Enish: A taste of Nigeria

Do you know your egusi from your abula? This reviewer certainly didn’t and had only once previously tried anything close to Nigerian food. That was almost four years ago in an over-priced and far from authentic restaurant in St James. Fortunately, this gap in Gourmand Gunno’s culinary knowledge was recently rectified after the kind offer of a Nigerian friend to take me to his ‘local’ in the far reaches of south east London. It’s certainly worth the ten-minute train ride to Lewisham from London Bridge for a taste of what Nigeria has to offer.

For the record, egusi comprises ground melon seed steamed with pumpkin leaves and spices, while abula is a blend of beans served with steamed leaves. One of the great things about Enish – a Lewisham landmark that has been operational for over a decade – is that its menu comes with a very helpful glossary. This is useful for the uninitiated, even if we had an expert to guide us through the menu appropriately. There is a very broad range available and no shortage of excitement, especially for the more adventurous diner; goat’s head or cow’s foot, anyone?
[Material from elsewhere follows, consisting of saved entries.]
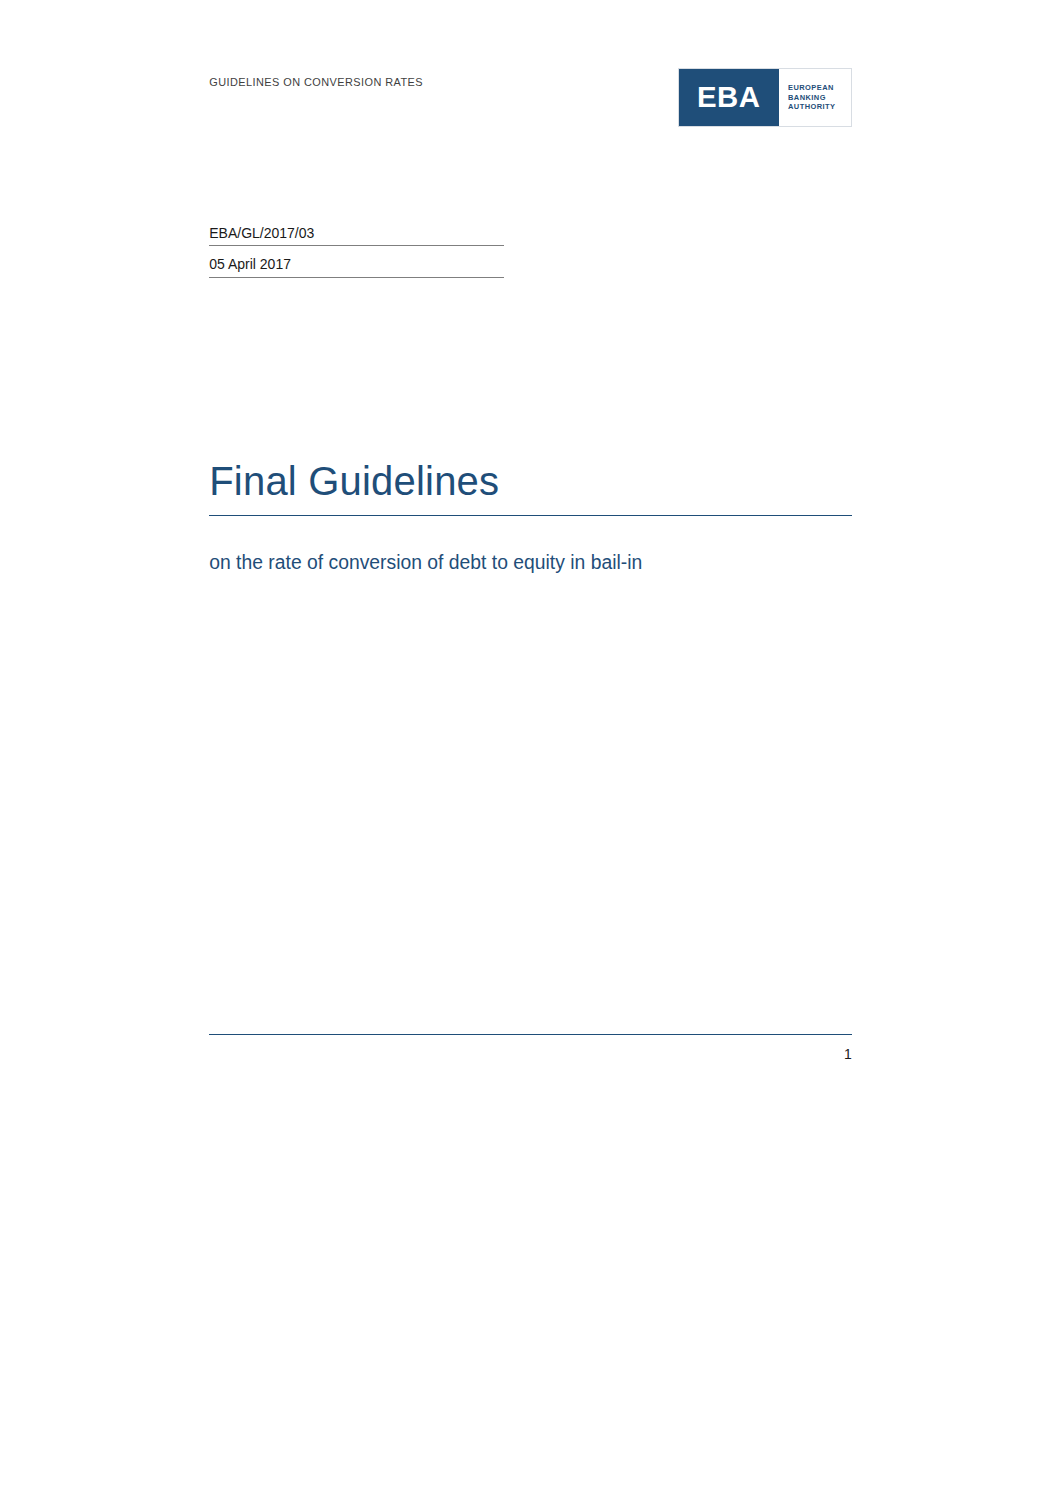Guidelines on conversion rates
EBA
European Banking Authority
EBA/GL/2017/03
05 April 2017
Final Guidelines
on the rate of conversion of debt to equity in bail-in
1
We began with a plate of suya, based on the recommendation of my friend. As the photo highlights, it comprises diced chicken and beef, served with hot spices. Beyond the marinated meats, there is accompanying dry spice powder in which to dip your food. The spice intensity was up the scale, but highly harmonious, more about subtlety of flavour (there was definitely some ginger) rather than just pure chilli heat. Our other opening dish was gizzard, or chicken’s stomach, combined with plantain. Not an obvious combination to my mind, but one which worked remarkably well with the chewy meaty texture contrasting nicely with the softer, sweeter sensation of the plantain.

Onto the main event and we partook in the classic dish of jollof rice, served on our request with grilled chicken and plantain. I am a huge rice fan in all its variations and this is a wonderful dish. The rice is slow-cooked in tomatoes, peppers, spices and herbs, but retains its integrity and gains a forceful intensity of flavour. Portion sizing throughout was generous, so much so that not all our plates were finished. Everything was rendered more pleasing by a couple of bottles of Star, one of Nigeria’s best-known lagers. Posh Enish is not, but highly satisfying it certainly is. With four other branches in London (including Brixton), there is every reason to pay a visit for something both novel and satisfying.